Mont. As thou art of adultry; I will ever 140
Prove thee my parallel, being most a monster.
Thus I expresse thee yet. Stabs her againe.
Tam. And yet I live.
Mont. I, for thy monstrous idoll is not done yet.
/> This toole hath wrought enough. Now, Torture, use
Ent[er] Servants.
This other engine on th’habituate powers 145
Of her thrice damn’d and whorish fortitude:
Use the most madding paines in her that ever
Thy venoms sok’d through, making most of death,
That she may weigh her wrongs with them — and then
Stand, vengeance, on thy steepest rock, a victor! 150
Tam. O who is turn’d into my lord and husband?
Husband! my lord! None but my lord and husband!
Heaven, I ask thee remission of my sinnes,
Not of my paines: husband, O help me, husband!
Ascendit Frier with a sword drawne.
Fri. What rape of honour and religion! 155
O wrack of nature! Falls and dies.
Tam. Poore man! O, my father!
Father, look up! O, let me downe, my lord,
And I will write.
Mont. Author of prodigies!
What new flame breakes out of the firmament
That turnes up counsels never knowne before? 160
Now is it true, earth moves, and heaven stands still;
Even heaven it selfe must see and suffer ill.
The too huge bias of the world hath sway’d
Her back-part upwards, and with that she braves
This hemisphere that long her mouth hath mockt: 165
The gravity of her religious face
(Now growne too waighty with her sacriledge,
And here discern’d sophisticate enough)
Turnes to th’Antipodes; and all the formes
That her illusions have imprest in her 170
Have eaten through her back; and now all see
How she is riveted with hypocrisie.
Was this the way? was he the mean betwixt you?
Tam. He was, he was, kind worthy man, he was.

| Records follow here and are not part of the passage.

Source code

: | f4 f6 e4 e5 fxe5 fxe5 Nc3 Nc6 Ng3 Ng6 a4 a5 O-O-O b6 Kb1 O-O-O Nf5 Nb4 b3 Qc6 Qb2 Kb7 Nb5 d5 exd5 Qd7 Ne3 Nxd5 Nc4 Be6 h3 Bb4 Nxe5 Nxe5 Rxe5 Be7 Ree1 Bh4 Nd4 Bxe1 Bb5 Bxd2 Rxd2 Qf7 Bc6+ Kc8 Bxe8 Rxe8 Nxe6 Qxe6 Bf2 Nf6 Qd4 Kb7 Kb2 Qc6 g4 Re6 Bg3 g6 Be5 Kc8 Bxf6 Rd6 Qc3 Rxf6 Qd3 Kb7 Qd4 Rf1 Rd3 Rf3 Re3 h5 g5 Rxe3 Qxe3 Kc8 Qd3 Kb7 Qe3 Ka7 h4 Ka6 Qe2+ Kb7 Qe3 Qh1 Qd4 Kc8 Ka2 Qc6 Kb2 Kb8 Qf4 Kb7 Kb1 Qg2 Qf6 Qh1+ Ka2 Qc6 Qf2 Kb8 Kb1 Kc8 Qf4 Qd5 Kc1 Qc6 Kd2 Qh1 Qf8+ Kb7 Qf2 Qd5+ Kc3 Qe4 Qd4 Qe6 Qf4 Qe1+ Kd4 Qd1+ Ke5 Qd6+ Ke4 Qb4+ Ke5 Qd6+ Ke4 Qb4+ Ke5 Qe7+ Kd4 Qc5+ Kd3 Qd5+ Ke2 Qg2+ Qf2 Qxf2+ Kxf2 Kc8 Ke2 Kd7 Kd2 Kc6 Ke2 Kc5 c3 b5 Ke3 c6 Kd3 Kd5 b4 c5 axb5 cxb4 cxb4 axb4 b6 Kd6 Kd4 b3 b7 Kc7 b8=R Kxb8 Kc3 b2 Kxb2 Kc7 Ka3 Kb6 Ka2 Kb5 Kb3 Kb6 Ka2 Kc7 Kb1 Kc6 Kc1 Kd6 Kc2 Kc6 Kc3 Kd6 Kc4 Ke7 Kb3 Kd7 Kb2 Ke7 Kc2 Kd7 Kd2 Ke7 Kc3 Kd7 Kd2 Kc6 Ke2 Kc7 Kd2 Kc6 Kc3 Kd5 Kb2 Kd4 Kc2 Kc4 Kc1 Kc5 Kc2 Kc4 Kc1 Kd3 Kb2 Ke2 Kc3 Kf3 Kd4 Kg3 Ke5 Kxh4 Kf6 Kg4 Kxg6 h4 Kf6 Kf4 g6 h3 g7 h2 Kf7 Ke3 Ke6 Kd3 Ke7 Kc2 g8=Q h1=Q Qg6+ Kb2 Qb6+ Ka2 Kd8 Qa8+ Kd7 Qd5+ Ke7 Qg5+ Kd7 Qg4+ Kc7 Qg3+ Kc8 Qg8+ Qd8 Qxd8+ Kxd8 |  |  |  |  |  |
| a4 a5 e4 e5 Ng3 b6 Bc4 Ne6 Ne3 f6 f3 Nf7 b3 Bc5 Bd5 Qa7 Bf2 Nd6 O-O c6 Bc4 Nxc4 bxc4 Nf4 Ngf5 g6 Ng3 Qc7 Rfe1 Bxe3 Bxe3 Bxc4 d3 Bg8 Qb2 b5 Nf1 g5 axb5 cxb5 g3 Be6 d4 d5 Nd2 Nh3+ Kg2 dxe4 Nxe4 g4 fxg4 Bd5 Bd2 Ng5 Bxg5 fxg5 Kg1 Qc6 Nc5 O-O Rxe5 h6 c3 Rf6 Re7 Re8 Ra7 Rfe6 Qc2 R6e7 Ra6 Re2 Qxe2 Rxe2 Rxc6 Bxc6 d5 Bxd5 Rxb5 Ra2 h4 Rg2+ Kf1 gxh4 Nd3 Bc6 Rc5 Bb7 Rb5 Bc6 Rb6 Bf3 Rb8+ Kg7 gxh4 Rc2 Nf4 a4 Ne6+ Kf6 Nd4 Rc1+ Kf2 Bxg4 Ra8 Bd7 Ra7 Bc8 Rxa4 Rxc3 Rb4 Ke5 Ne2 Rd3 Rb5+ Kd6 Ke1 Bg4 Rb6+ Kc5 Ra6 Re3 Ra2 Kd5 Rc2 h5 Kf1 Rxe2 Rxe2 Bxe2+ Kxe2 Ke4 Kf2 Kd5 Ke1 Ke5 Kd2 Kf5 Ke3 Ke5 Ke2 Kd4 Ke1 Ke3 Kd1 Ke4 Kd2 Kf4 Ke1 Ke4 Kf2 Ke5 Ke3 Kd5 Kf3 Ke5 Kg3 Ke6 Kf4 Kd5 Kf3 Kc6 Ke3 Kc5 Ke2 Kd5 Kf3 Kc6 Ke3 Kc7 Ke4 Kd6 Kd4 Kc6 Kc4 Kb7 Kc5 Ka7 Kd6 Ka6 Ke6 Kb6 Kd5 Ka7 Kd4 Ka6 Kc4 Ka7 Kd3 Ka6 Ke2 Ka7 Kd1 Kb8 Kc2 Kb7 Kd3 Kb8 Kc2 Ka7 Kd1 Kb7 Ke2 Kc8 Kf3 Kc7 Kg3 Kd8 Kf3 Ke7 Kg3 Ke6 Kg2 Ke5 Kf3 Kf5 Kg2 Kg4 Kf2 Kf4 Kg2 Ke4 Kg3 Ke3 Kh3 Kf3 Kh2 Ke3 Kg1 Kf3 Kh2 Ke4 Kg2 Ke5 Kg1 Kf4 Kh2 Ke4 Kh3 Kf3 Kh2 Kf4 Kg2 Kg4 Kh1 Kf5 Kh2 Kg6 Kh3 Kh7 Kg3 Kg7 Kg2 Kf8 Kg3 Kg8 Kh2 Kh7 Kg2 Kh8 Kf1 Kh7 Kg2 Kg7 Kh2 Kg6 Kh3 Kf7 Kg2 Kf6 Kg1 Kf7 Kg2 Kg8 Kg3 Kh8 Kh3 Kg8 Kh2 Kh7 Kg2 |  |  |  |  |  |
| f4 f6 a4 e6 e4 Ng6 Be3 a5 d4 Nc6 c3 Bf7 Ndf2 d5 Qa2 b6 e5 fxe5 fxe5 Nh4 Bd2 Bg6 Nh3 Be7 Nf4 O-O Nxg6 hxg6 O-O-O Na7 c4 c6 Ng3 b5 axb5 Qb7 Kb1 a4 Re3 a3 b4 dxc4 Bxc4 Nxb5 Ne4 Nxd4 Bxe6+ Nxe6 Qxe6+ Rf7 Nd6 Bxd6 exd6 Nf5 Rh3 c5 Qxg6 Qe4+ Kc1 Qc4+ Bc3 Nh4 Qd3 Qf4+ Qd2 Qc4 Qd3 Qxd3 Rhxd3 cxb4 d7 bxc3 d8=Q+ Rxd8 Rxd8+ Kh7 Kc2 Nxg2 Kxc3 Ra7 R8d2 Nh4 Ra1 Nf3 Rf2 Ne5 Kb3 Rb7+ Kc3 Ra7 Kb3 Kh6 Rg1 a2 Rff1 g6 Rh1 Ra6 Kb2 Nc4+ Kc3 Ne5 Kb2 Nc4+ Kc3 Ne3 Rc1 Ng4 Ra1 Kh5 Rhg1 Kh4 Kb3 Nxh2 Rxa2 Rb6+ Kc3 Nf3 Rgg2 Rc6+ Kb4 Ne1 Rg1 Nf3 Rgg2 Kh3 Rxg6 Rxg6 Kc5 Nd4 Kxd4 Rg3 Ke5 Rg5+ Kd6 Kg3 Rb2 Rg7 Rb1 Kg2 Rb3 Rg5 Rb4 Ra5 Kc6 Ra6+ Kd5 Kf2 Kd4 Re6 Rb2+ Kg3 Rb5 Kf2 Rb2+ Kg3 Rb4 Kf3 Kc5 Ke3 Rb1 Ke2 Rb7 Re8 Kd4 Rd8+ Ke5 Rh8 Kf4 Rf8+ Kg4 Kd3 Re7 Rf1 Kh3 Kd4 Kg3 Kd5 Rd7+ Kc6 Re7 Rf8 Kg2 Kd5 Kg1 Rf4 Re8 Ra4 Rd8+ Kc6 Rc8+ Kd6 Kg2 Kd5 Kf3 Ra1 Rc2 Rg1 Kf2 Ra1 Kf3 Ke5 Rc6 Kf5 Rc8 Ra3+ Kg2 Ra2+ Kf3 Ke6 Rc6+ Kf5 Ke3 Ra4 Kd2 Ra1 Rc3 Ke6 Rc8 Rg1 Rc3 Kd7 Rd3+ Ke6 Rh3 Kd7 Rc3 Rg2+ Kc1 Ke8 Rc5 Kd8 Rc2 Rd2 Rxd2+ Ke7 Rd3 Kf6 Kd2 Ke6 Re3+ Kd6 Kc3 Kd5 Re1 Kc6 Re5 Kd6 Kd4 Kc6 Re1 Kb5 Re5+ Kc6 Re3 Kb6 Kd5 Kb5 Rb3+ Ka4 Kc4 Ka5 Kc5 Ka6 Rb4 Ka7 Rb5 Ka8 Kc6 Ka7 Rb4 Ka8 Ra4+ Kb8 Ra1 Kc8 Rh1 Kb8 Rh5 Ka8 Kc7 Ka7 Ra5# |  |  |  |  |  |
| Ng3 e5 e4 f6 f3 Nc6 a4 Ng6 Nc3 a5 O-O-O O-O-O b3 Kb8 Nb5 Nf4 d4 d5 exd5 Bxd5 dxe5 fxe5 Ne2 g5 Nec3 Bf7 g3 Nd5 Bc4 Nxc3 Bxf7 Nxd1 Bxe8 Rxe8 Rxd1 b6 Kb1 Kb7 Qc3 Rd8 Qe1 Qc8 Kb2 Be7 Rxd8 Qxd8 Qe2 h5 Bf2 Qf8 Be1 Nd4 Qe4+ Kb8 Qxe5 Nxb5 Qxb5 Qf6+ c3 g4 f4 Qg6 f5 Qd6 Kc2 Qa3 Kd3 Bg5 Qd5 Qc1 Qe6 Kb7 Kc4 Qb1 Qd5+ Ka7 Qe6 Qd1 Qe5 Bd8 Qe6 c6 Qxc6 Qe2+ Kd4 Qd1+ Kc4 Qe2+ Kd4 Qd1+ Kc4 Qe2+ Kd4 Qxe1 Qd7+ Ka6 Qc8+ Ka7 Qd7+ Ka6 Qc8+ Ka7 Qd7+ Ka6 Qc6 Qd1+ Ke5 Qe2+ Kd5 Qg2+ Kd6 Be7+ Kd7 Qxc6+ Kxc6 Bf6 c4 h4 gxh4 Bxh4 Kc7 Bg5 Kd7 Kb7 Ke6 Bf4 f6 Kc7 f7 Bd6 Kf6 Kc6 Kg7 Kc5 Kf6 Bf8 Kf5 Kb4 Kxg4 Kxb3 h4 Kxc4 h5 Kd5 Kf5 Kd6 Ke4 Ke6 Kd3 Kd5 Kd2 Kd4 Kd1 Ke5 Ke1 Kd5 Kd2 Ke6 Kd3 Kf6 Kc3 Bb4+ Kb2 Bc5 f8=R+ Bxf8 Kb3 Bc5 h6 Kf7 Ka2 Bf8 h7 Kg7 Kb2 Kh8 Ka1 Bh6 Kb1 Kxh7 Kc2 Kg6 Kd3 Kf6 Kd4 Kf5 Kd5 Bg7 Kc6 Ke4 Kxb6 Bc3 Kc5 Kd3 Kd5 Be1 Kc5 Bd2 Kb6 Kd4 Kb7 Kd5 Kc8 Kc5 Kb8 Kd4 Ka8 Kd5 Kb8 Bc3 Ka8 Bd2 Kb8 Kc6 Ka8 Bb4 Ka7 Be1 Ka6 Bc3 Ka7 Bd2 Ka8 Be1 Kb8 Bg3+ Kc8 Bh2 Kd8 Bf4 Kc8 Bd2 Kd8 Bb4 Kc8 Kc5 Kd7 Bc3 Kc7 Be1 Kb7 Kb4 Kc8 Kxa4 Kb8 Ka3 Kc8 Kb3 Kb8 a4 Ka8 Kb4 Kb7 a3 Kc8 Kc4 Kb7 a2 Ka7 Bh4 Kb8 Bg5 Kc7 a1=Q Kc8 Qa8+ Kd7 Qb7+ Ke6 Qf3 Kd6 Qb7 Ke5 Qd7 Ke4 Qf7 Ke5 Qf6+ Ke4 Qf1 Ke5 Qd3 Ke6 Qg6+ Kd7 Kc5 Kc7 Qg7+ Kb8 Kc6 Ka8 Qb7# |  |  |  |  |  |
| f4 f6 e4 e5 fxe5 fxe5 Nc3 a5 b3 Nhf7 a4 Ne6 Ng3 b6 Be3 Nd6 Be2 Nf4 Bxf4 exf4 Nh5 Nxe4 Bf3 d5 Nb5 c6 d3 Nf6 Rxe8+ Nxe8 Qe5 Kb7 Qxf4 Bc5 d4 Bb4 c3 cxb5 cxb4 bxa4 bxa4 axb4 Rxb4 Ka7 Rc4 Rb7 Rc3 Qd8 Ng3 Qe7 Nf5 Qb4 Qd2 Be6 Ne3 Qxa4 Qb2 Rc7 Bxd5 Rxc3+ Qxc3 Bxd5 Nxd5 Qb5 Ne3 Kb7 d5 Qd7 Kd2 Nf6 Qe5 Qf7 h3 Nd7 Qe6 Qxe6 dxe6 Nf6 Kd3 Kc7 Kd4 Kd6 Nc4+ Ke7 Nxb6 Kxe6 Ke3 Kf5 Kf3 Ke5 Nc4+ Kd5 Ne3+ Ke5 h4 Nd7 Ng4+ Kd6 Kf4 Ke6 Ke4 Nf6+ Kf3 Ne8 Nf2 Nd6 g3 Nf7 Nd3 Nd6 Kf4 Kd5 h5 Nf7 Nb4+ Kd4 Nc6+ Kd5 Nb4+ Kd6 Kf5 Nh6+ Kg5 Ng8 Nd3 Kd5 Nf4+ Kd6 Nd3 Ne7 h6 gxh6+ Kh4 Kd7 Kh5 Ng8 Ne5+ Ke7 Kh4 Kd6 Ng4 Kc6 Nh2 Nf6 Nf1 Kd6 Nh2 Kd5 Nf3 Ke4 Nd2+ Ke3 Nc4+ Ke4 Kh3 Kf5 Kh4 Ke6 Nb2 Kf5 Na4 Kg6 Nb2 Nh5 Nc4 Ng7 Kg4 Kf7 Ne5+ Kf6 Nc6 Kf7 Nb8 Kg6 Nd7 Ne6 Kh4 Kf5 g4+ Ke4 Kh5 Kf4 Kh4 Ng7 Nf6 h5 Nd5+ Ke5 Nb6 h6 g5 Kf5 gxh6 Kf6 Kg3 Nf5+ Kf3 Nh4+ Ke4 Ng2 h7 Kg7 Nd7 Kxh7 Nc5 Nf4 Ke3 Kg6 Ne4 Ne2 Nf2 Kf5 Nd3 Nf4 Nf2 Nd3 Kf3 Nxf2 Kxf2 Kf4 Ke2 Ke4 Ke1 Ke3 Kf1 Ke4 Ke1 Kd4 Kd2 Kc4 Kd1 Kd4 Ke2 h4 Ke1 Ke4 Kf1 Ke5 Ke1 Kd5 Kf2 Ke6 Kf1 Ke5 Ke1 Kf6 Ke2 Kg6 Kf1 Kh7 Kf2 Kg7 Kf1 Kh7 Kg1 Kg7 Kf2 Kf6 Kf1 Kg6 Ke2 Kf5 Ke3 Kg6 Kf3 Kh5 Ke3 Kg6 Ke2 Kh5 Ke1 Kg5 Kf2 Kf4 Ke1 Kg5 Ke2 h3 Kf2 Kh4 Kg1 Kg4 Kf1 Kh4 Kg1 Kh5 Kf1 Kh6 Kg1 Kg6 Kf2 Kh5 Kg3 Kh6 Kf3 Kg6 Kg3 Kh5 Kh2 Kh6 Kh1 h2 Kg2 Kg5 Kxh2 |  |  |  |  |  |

Mont. Write, write a word or two.
Tam. I will, I will. 175
Ile write, but with my bloud, that he may see
These lines come from my wounds & not from me. Writes.
Mont. Well might he die for thought: methinks the frame
And shaken joynts of the whole world should crack
To see her parts so disproportionate; 180
And that his generall beauty cannot stand
Without these staines in the particular man.
Why wander I so farre? here, here was she
That was a whole world without spot to me,
Though now a world of spots. Oh what a lightning 185
Is mans delight in women! What a bubble
He builds his state, fame, life on, when he marries!
Since all earths pleasures are so short and small,
The way t’enjoy it is t’abjure it all.